YOUR TASK => In the entries that follow, the line with "Grandes redes de farmácias quase não" opens the range and the line with "subcomissão de telemedicina e saúde" closes it; repeat that range exactly, both lines included.

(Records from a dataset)
===
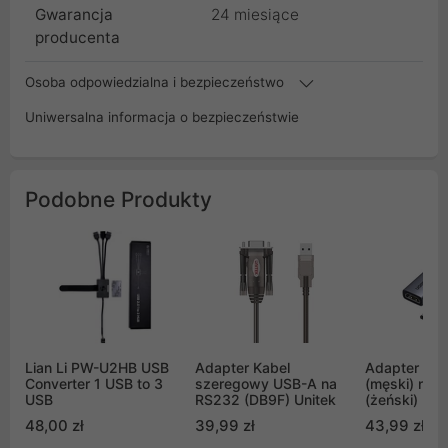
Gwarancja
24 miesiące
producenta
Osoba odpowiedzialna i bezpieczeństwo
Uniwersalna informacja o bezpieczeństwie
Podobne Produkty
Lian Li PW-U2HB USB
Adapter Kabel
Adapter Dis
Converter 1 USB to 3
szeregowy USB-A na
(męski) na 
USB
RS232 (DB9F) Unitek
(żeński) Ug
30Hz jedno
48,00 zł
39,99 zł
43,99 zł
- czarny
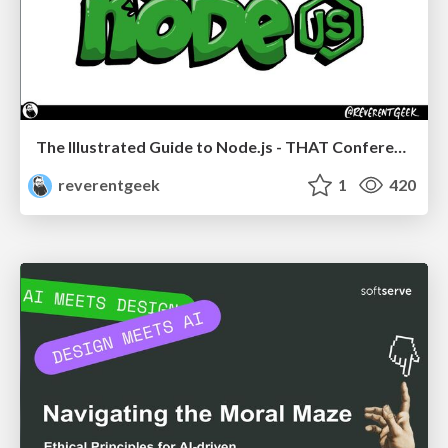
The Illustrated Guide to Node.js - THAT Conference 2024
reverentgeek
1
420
===
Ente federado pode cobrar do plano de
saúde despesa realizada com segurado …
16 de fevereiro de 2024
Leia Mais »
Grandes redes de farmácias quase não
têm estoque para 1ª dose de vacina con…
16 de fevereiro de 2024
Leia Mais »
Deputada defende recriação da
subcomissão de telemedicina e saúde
===
FINAL ANSWER =>
Grandes redes de farmácias quase não
têm estoque para 1ª dose de vacina con…
16 de fevereiro de 2024
Leia Mais »
Deputada defende recriação da
subcomissão de telemedicina e saúde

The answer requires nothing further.